A moose cow walks through a dead forest at Yellowstone National Park. I find that pictures don’t properly convey just how large these creatures are. In this case I was standing at my car beside the road but in the Tetons I sometimes met them on the trails, I never had any close calls but the big bulls during the fall rut certainly demand your attention. I’m thankful for each time we met, it was always a special treat.
On my first trips to Yellowstone I knew I’d love the animals but I was surprised by how much I came to love the hot springs. It was this little part of Mammoth Hot Springs, taken from the Beaver Ponds Trail, that not only spurred on a desire to photograph the springs but to look for what I call little landscapes but are more commonly called intimate landscapes, small scenes inside of larger ones. Thankfully on my first visit I photographed it both in the evening light and in the soft diffuse light after the sun dropped behind the hills (shown here), as when I went back in later years the mineral deposits had changed and this spot lost its color.
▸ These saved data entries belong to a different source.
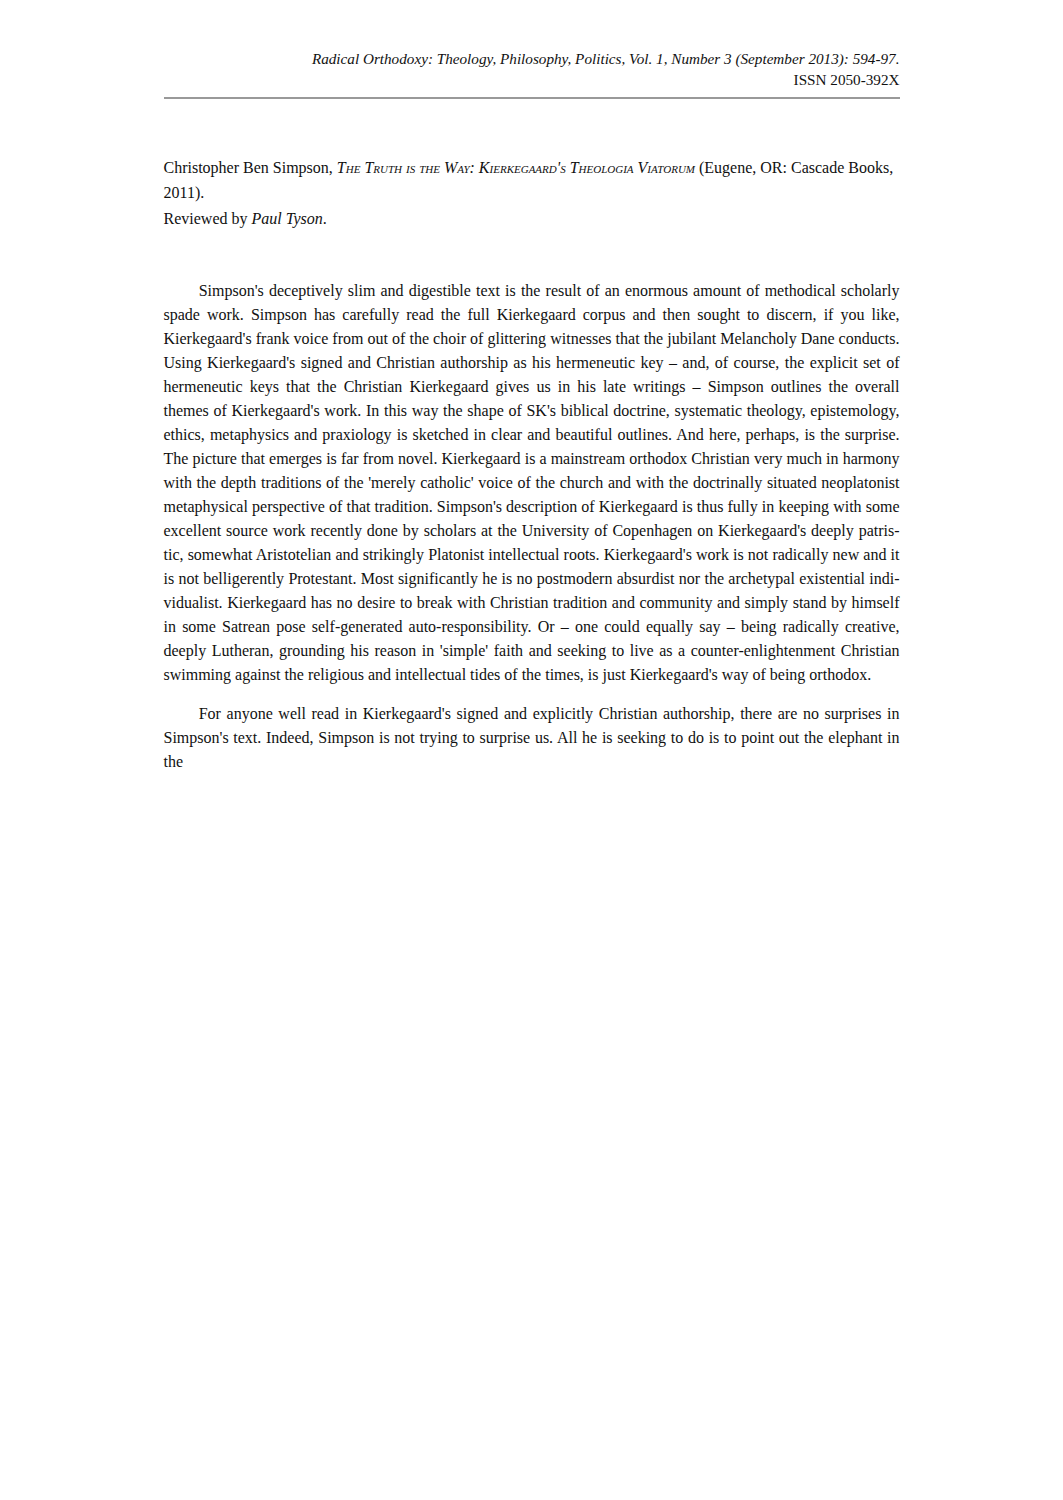Radical Orthodoxy: Theology, Philosophy, Politics, Vol. 1, Number 3 (September 2013): 594-97.
ISSN 2050-392X
Christopher Ben Simpson, The Truth is the Way: Kierkegaard's Theologia Viatorum (Eugene, OR: Cascade Books, 2011).
Reviewed by Paul Tyson.
Simpson's deceptively slim and digestible text is the result of an enormous amount of methodical scholarly spade work. Simpson has carefully read the full Kierkegaard corpus and then sought to discern, if you like, Kierkegaard's frank voice from out of the choir of glittering witnesses that the jubilant Melancholy Dane conducts. Using Kierkegaard's signed and Christian authorship as his hermeneutic key – and, of course, the explicit set of hermeneutic keys that the Christian Kierkegaard gives us in his late writings – Simpson outlines the overall themes of Kierkegaard's work. In this way the shape of SK's biblical doctrine, systematic theology, epistemology, ethics, metaphysics and praxiology is sketched in clear and beautiful outlines. And here, perhaps, is the surprise. The picture that emerges is far from novel. Kierkegaard is a mainstream orthodox Christian very much in harmony with the depth traditions of the 'merely catholic' voice of the church and with the doctrinally situated neoplatonist metaphysical perspective of that tradition. Simpson's description of Kierkegaard is thus fully in keeping with some excellent source work recently done by scholars at the University of Copenhagen on Kierkegaard's deeply patristic, somewhat Aristotelian and strikingly Platonist intellectual roots. Kierkegaard's work is not radically new and it is not belligerently Protestant. Most significantly he is no postmodern absurdist nor the archetypal existential individualist. Kierkegaard has no desire to break with Christian tradition and community and simply stand by himself in some Satrean pose self-generated auto-responsibility. Or – one could equally say – being radically creative, deeply Lutheran, grounding his reason in 'simple' faith and seeking to live as a counter-enlightenment Christian swimming against the religious and intellectual tides of the times, is just Kierkegaard's way of being orthodox.
For anyone well read in Kierkegaard's signed and explicitly Christian authorship, there are no surprises in Simpson's text. Indeed, Simpson is not trying to surprise us. All he is seeking to do is to point out the elephant in the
Yellowstone was a long drive from Portland so I only went every handful of years, it’s further away now and there’s so much of the Southwest I want to explore that I’m not sure when I’ll go back, but I’ll always treasure each of my visits there, I’ve never been anyplace like it. I used to tease myself that I should visit once and only bring a macro lens and take nothing but close-ups of all the things I could never see at home but of course with so much wildlife on display I never did it.
Fifteen years ago on a trip to Yellowstone, I found a colony of yellow-bellied marmots in rock formations on the Storm Point Trail. This marmot was standing to get a better look at its surroundings so I kneeled down to show the meadow between us with Yellowstone Lake beyond. I was a little nervous editing this picture for fear of a relapse, I have only just trained my brain to stop looking for non-existent marmots and pikas in the rock formations here in the Phoenix area!
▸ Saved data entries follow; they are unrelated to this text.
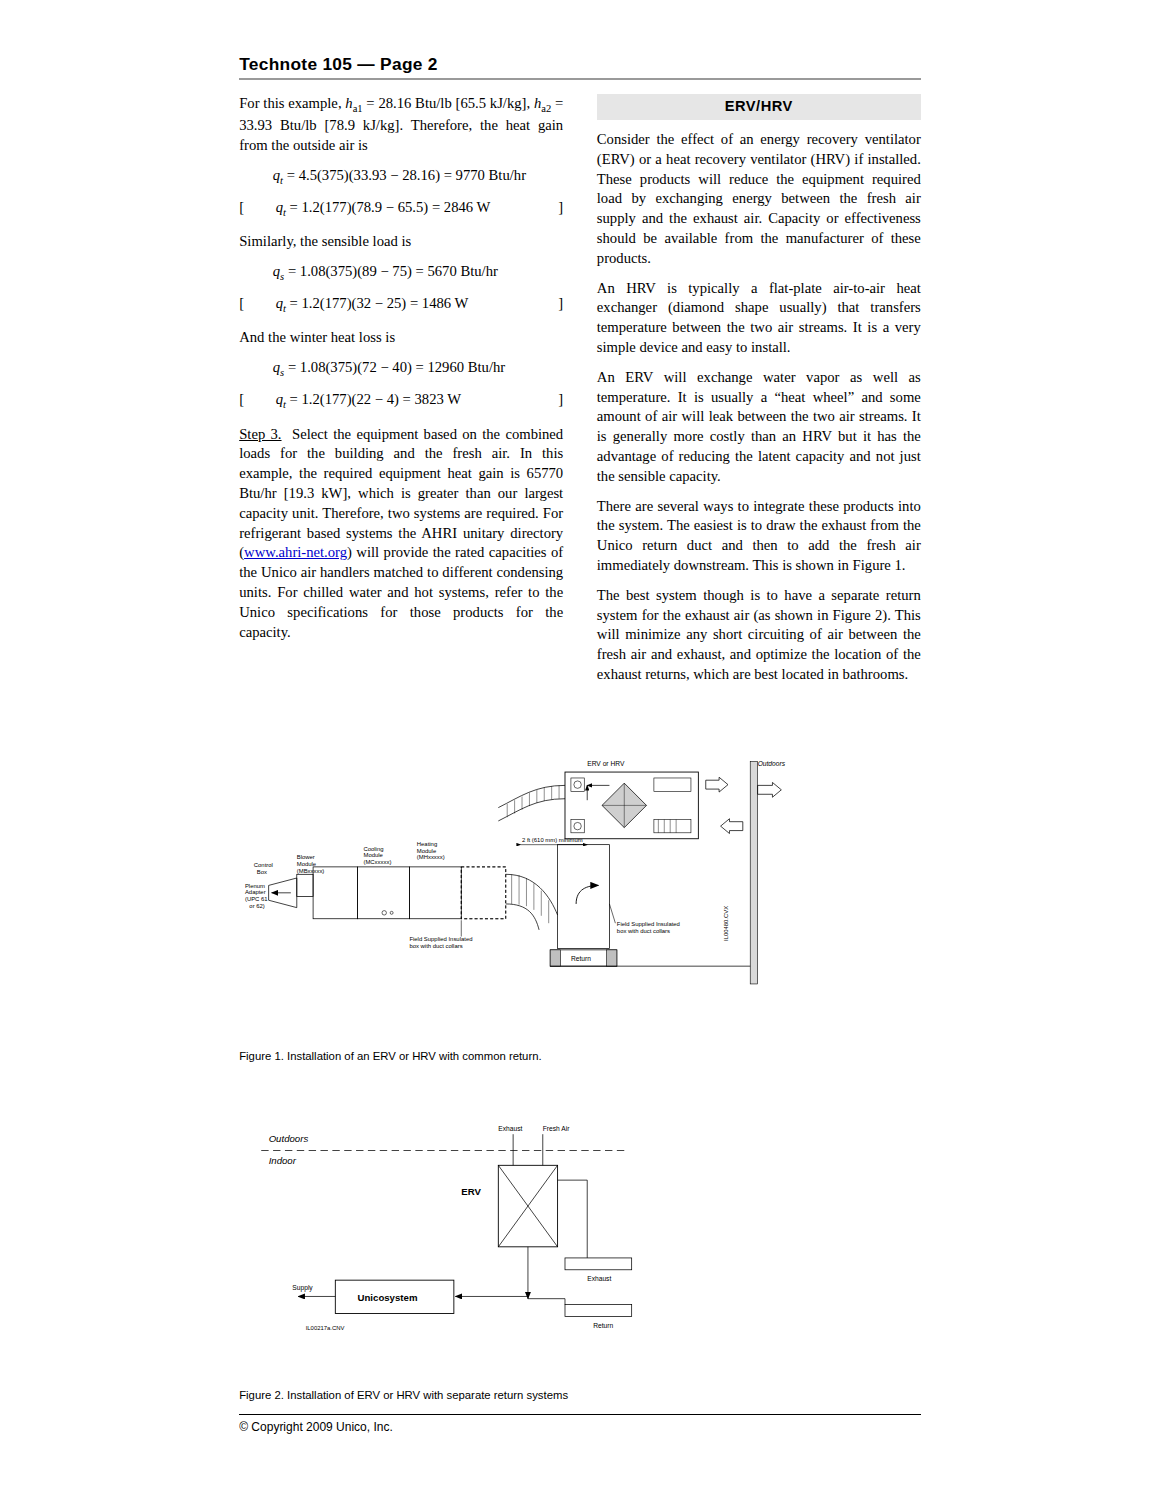Technote 105 — Page 2
For this example, ha1 = 28.16 Btu/lb [65.5 kJ/kg], ha2 = 33.93 Btu/lb [78.9 kJ/kg]. Therefore, the heat gain from the outside air is
qt = 4.5(375)(33.93 − 28.16) = 9770 Btu/hr
[ qt = 1.2(177)(78.9 − 65.5) = 2846 W ]
Similarly, the sensible load is
qs = 1.08(375)(89 − 75) = 5670 Btu/hr
[ qt = 1.2(177)(32 − 25) = 1486 W ]
And the winter heat loss is
qs = 1.08(375)(72 − 40) = 12960 Btu/hr
[ qt = 1.2(177)(22 − 4) = 3823 W ]
Step 3. Select the equipment based on the combined loads for the building and the fresh air. In this example, the required equipment heat gain is 65770 Btu/hr [19.3 kW], which is greater than our largest capacity unit. Therefore, two systems are required. For refrigerant based systems the AHRI unitary directory (www.ahri-net.org) will provide the rated capacities of the Unico air handlers matched to different condensing units. For chilled water and hot systems, refer to the Unico specifications for those products for the capacity.
ERV/HRV
Consider the effect of an energy recovery ventilator (ERV) or a heat recovery ventilator (HRV) if installed. These products will reduce the equipment required load by exchanging energy between the fresh air supply and the exhaust air. Capacity or effectiveness should be available from the manufacturer of these products.
An HRV is typically a flat-plate air-to-air heat exchanger (diamond shape usually) that transfers temperature between the two air streams. It is a very simple device and easy to install.
An ERV will exchange water vapor as well as temperature. It is usually a “heat wheel” and some amount of air will leak between the two air streams. It is generally more costly than an HRV but it has the advantage of reducing the latent capacity and not just the sensible capacity.
There are several ways to integrate these products into the system. The easiest is to draw the exhaust from the Unico return duct and then to add the fresh air immediately downstream. This is shown in Figure 1.
The best system though is to have a separate return system for the exhaust air (as shown in Figure 2). This will minimize any short circuiting of air between the fresh air and exhaust, and optimize the location of the exhaust returns, which are best located in bathrooms.
ERV or HRV Outdoors 2 ft (610 mm) minimum Blower Module (MBxxxxx) Cooling Module (MCxxxxx) Heating Module (MHxxxxx) Control Box Plenum Adapter (UPC 61 or 62) Field Supplied Insulated box with duct collars Field Supplied Insulated box with duct collars Return IL00480.CVX
Figure 1. Installation of an ERV or HRV with common return.
Outdoors Indoor Exhaust Fresh Air ERV Exhaust Return Unicosystem Supply IL00217a.CNV
Figure 2. Installation of ERV or HRV with separate return systems
© Copyright 2009 Unico, Inc.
I wasn’t sure what I was looking at when I came across this crane in Yellowstone National Park in 2004. I was only aware of two species of crane in my country, the sandhill crane and the whooping crane. It looked like a sandhill apart from the brown coloring on its body, so I wondered if it might be a juvenile. Later research showed this to be a subspecies of sandhill, the lesser sandhill crane.
We’re moving to Arizona soon (we’re in Arizona at the moment, we found a house yesterday we’d like to rent), so I’m going to have a lot to learn as I explore my desert home. No matter how long I live here I’ll still come across identification puzzles, I still do even after being in Oregon for 21 years, a combination of my lack of skills and nature not always being so easily pinned down.